A significant challenge in training PersonaPlex was the scarcity of conversational speech data rich in non-verbal cues and with separated speaker audio. To overcome this, the training data strategy involved a blend of two main sources:

  1. Real Conversations: 7,303 conversations (1,217 hours) from the Fisher English corpus. These conversations were retrospectively annotated with contextual and personality descriptors (prompts) using GPT-OSS-120B. This approach transforms unscripted human conversations into persona-supervised data, capturing authentic interaction patterns, including natural backchanneling, expressions, and emotional responses.
  2. Synthetic Conversations: To expand coverage across diverse scenarios and topics, PersonaPlex was trained on:
    • 39,322 assistant role conversations (410 hours).
    • 105,410 customer service conversations (1,840 hours).
Conversation transcripts were generated using large language models (Qwen3-32B and GPT-OSS-120B), and the speech was synthesized using Chatterbox TTS. This synthetic data enabled training for specific task-following behaviors, with varied user/agent voices and detailed text prompts for specific roles (e.g., bank agent, medical receptionist).

The model trains in a single stage, blending these data sources. A key finding is that the final model exhibits the behavioral richness and natural speech patterns derived from the real Fisher conversations, combined with the task-adherence learned from the synthetic data. This is facilitated by using the same hybrid prompt format (voice and text) across both data sources, acting as a bridge between task knowledge and natural interaction patterns.

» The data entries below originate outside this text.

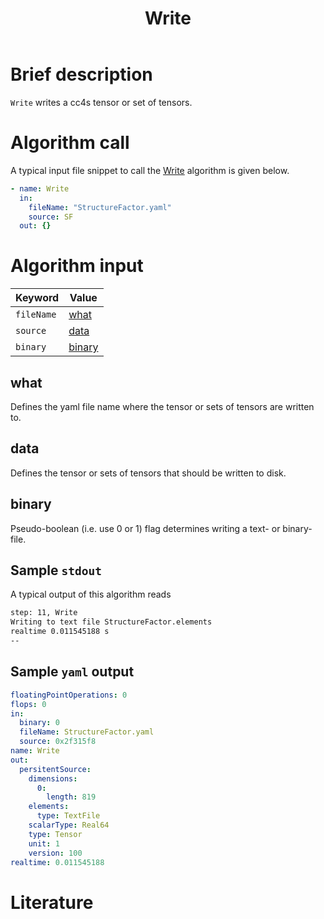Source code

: :PROPERTIES:
:ID: Write
:END:
#+title: Write
# #+OPTIONS: toc:nil

* Brief description
=Write= writes a cc4s tensor or set of tensors.

* Algorithm call

A typical input file snippet to call the [[id:Write][Write]]
algorithm is given below.

#+begin_src yaml
- name: Write
  in:
    fileName: "StructureFactor.yaml"
    source: SF
  out: {}
#+end_src


* Algorithm input

# #+caption: Input keywords
#+name: reader-input-table
| Keyword               | Value |
|-----------------------+-------|
| =fileName=            | [[#what][what]]      |
| =source=              | [[#data][data]]      |
| =binary=              | [[#binary][binary]]  |
|-----------------------+-------|

** what
:PROPERTIES:
:CUSTOM_ID: what
:END:

Defines the yaml file name where the tensor or sets of tensors are written to.

** data
:PROPERTIES:
:CUSTOM_ID: data
:END:

Defines the tensor or sets of tensors that should be written to disk.

** binary
:PROPERTIES:
:CUSTOM_ID: binary
:END:

Pseudo-boolean (i.e. use 0 or 1) flag determines writing a text- or binary-file.


** Sample =stdout=
A typical output of this algorithm reads
#+begin_src sh
step: 11, Write
Writing to text file StructureFactor.elements
realtime 0.011545188 s
--
#+end_src

** Sample =yaml= output

#+begin_src yaml
floatingPointOperations: 0
flops: 0
in:
  binary: 0
  fileName: StructureFactor.yaml
  source: 0x2f315f8
name: Write
out:
  persitentSource:
    dimensions:
      0:
        length: 819
    elements:
      type: TextFile
    scalarType: Real64
    type: Tensor
    unit: 1
    version: 100
realtime: 0.011545188
#+end_src

* Literature
#+print_bibliography:


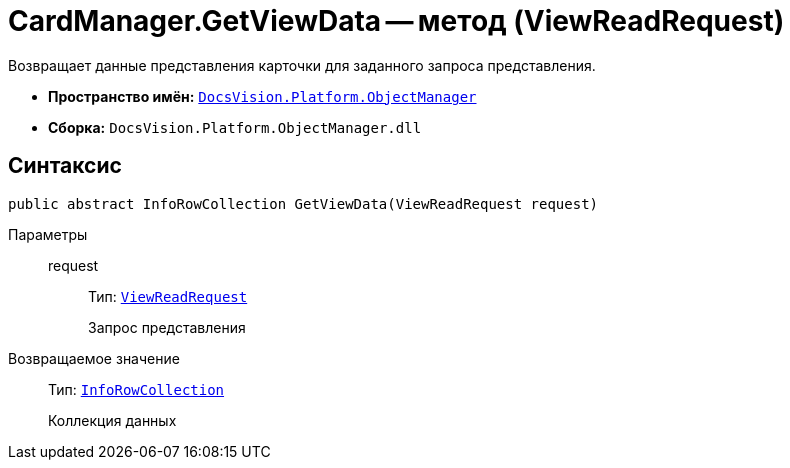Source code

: = CardManager.GetViewData -- метод (ViewReadRequest)

Возвращает данные представления карточки для заданного запроса представления.

* *Пространство имён:* `xref:api/DocsVision/Platform/ObjectManager/ObjectManager_NS.adoc[DocsVision.Platform.ObjectManager]`
* *Сборка:* `DocsVision.Platform.ObjectManager.dll`

== Синтаксис

[source,csharp]
----
public abstract InfoRowCollection GetViewData(ViewReadRequest request)
----

Параметры::
request:::
Тип: `xref:api/DocsVision/Platform/ObjectManager/ViewReadRequest_CL.adoc[ViewReadRequest]`
+
Запрос представления

Возвращаемое значение::
Тип: `xref:api/DocsVision/Platform/ObjectManager/InfoRowCollection_CL.adoc[InfoRowCollection]`
+
Коллекция данных
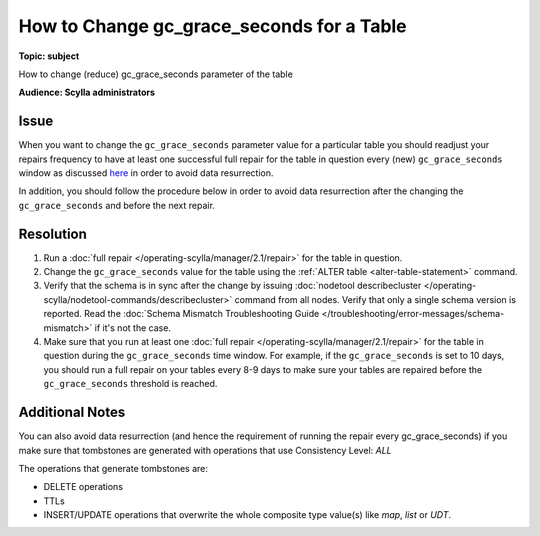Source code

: ==========================================
How to Change gc_grace_seconds for a Table
==========================================

.. your title should be something customers will search for.

**Topic: subject**

How to change (reduce) gc_grace_seconds parameter of the table

**Audience: Scylla administrators**


Issue
-----

When you want to change the ``gc_grace_seconds`` parameter value for a particular table you should readjust your repairs frequency to have at
least one successful full repair for the table in question every (new) ``gc_grace_seconds`` window as discussed `here <https://university.scylladb.com/courses/scylla-operations/lessons/repair-tombstones-and-scylla-manager/topic/repair-tombstones-and-scylla-manager/>`_
in order to avoid data resurrection.

In addition, you should follow the procedure below in order to avoid data resurrection after the changing the ``gc_grace_seconds`` and before the next repair.


Resolution
----------
#. Run a :doc:`full repair </operating-scylla/manager/2.1/repair>` for the table in question.
#. Change the ``gc_grace_seconds`` value for the table using the :ref:`ALTER table <alter-table-statement>` command.
#. Verify that the schema is in sync after the change by issuing :doc:`nodetool describecluster </operating-scylla/nodetool-commands/describecluster>` command from all nodes.
   Verify that only a single schema version is reported. Read the :doc:`Schema Mismatch Troubleshooting Guide </troubleshooting/error-messages/schema-mismatch>` if it's not the case.
#. Make sure that you run at least one :doc:`full repair </operating-scylla/manager/2.1/repair>` for the table in question during the ``gc_grace_seconds`` time window.
   For example, if the ``gc_grace_seconds`` is set to 10 days, you should run a full repair on your tables every 8-9 days to make sure your tables are repaired before the ``gc_grace_seconds`` threshold is reached.


Additional Notes
----------------
You can also avoid data resurrection (and hence the requirement of running the repair every gc_grace_seconds)
if you make sure that tombstones are generated with operations that use Consistency Level: *ALL*

The operations that generate tombstones are:

* DELETE operations
* TTLs
* INSERT/UPDATE operations that overwrite the whole composite type value(s) like *map*, *list* or *UDT*.
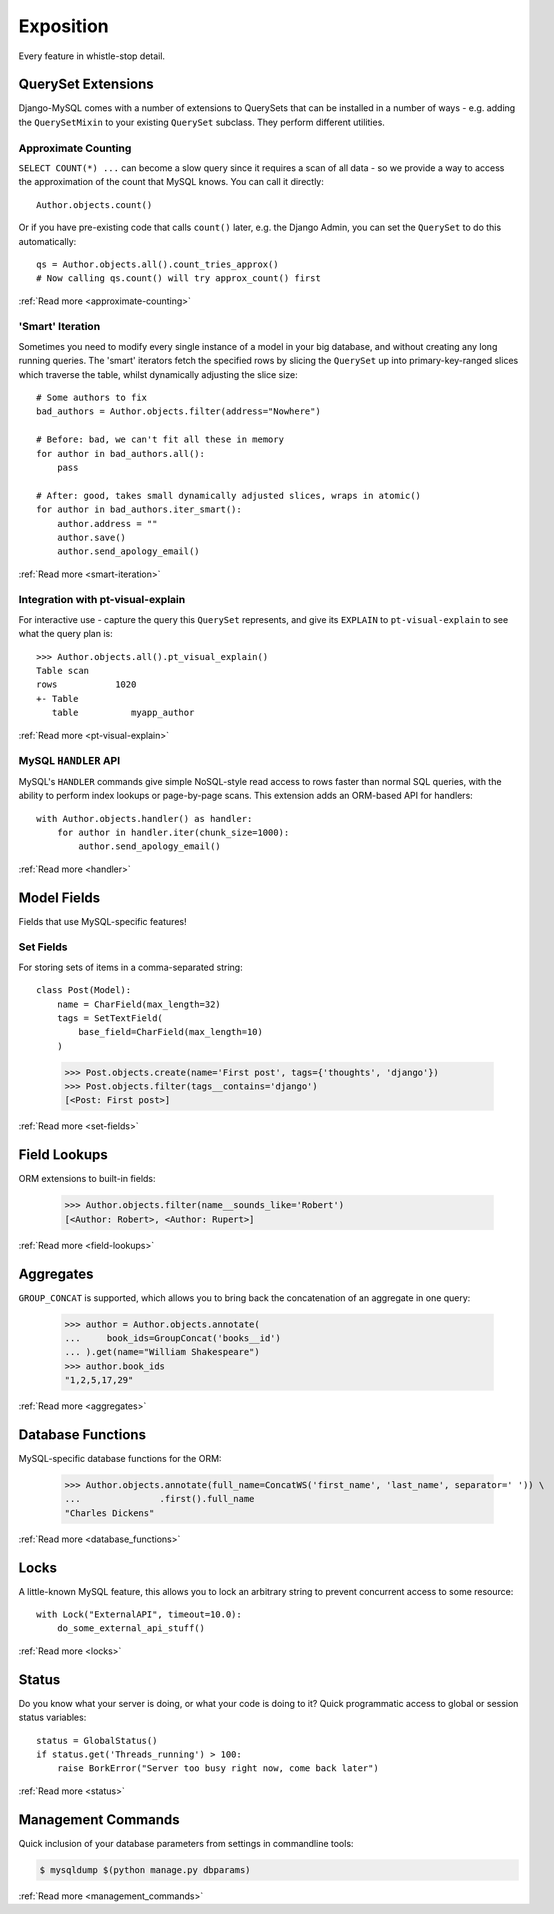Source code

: Exposition
==========

Every feature in whistle-stop detail.

-------------------
QuerySet Extensions
-------------------

Django-MySQL comes with a number of extensions to QuerySets that can be
installed in a number of ways - e.g. adding the ``QuerySetMixin`` to your
existing ``QuerySet`` subclass. They perform different utilities.


Approximate Counting
--------------------

``SELECT COUNT(*) ...`` can become a slow query since it requires a scan of all
data - so we provide a way to access the approximation of the count that MySQL
knows. You can call it directly::

    Author.objects.count()

Or if you have pre-existing code that calls ``count()`` later, e.g. the Django
Admin, you can set the ``QuerySet`` to do this automatically::

    qs = Author.objects.all().count_tries_approx()
    # Now calling qs.count() will try approx_count() first

:ref:`Read more <approximate-counting>`


'Smart' Iteration
-----------------

Sometimes you need to modify every single instance of a model in your big
database, and without creating any long running queries. The 'smart' iterators
fetch the specified rows by slicing the ``QuerySet`` up into primary-key-ranged
slices which traverse the table, whilst dynamically adjusting the slice size::

    # Some authors to fix
    bad_authors = Author.objects.filter(address="Nowhere")

    # Before: bad, we can't fit all these in memory
    for author in bad_authors.all():
        pass

    # After: good, takes small dynamically adjusted slices, wraps in atomic()
    for author in bad_authors.iter_smart():
        author.address = ""
        author.save()
        author.send_apology_email()

:ref:`Read more <smart-iteration>`


Integration with pt-visual-explain
----------------------------------

For interactive use - capture the query this ``QuerySet`` represents, and give
its ``EXPLAIN`` to ``pt-visual-explain`` to see what the query plan is::

    >>> Author.objects.all().pt_visual_explain()
    Table scan
    rows           1020
    +- Table
       table          myapp_author

:ref:`Read more <pt-visual-explain>`


MySQL ``HANDLER`` API
---------------------

MySQL's ``HANDLER`` commands give simple NoSQL-style read access to rows faster
than normal SQL queries, with the ability to perform index lookups or
page-by-page scans. This extension adds an ORM-based API for handlers::

    with Author.objects.handler() as handler:
        for author in handler.iter(chunk_size=1000):
            author.send_apology_email()

:ref:`Read more <handler>`


------------
Model Fields
------------

Fields that use MySQL-specific features!

Set Fields
----------

For storing sets of items in a comma-separated string::

    class Post(Model):
        name = CharField(max_length=32)
        tags = SetTextField(
            base_field=CharField(max_length=10)
        )

..

    >>> Post.objects.create(name='First post', tags={'thoughts', 'django'})
    >>> Post.objects.filter(tags__contains='django')
    [<Post: First post>]

:ref:`Read more <set-fields>`


-------------
Field Lookups
-------------

ORM extensions to built-in fields:

    >>> Author.objects.filter(name__sounds_like='Robert')
    [<Author: Robert>, <Author: Rupert>]

:ref:`Read more <field-lookups>`


----------
Aggregates
----------

``GROUP_CONCAT`` is supported, which allows you to bring back the concatenation
of an aggregate in one query:

    >>> author = Author.objects.annotate(
    ...     book_ids=GroupConcat('books__id')
    ... ).get(name="William Shakespeare")
    >>> author.book_ids
    "1,2,5,17,29"

:ref:`Read more <aggregates>`


------------------
Database Functions
------------------

MySQL-specific database functions for the ORM:

    >>> Author.objects.annotate(full_name=ConcatWS('first_name', 'last_name', separator=' ')) \
    ...               .first().full_name
    "Charles Dickens"

:ref:`Read more <database_functions>`


-----
Locks
-----

A little-known MySQL feature, this allows you to lock an arbitrary string to
prevent concurrent access to some resource::

    with Lock("ExternalAPI", timeout=10.0):
        do_some_external_api_stuff()

:ref:`Read more <locks>`


------
Status
------

Do you know what your server is doing, or what your code is doing to it? Quick
programmatic access to global or session status variables::

    status = GlobalStatus()
    if status.get('Threads_running') > 100:
        raise BorkError("Server too busy right now, come back later")

:ref:`Read more <status>`


-------------------
Management Commands
-------------------

Quick inclusion of your database parameters from settings in commandline
tools:

.. code-block:: console

    $ mysqldump $(python manage.py dbparams)

:ref:`Read more <management_commands>`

PersonaPlex demonstrates efficient specialization, requiring under 5,000 hours of directed data on top of Moshi’s pretrained weights to enable task-following while retaining broad conversational competence. It also shows emergent generalization beyond its training domains, handling complex and out-of-distribution scenarios (e.g., technical crisis management) with appropriate emotional tone and domain-specific reasoning, attributed to the broad corpus used for pretraining Moshi's language model, Helium.

Evaluation was performed using FullDuplexBench for conversational dynamics (turn-taking, user interruption, pause handling) and response quality (judged by GPT-4o), and ServiceDuplexBench (an extension for customer service task adherence). PersonaPlex significantly outperforms other commercial and open-source systems, including Moshi, Freeze Omni, Gemini Live, and Qwen 2.5 Omni, across metrics for conversational dynamics, latency, and task adherence in both general assistant and specialized customer service roles.

The model code and weights are released under MIT License and NVIDIA Open Model License, respectively, building upon the CC-BY-4.0 licensed Moshi model from Kyutai. The ServiceDuplexBench benchmark will also be made available.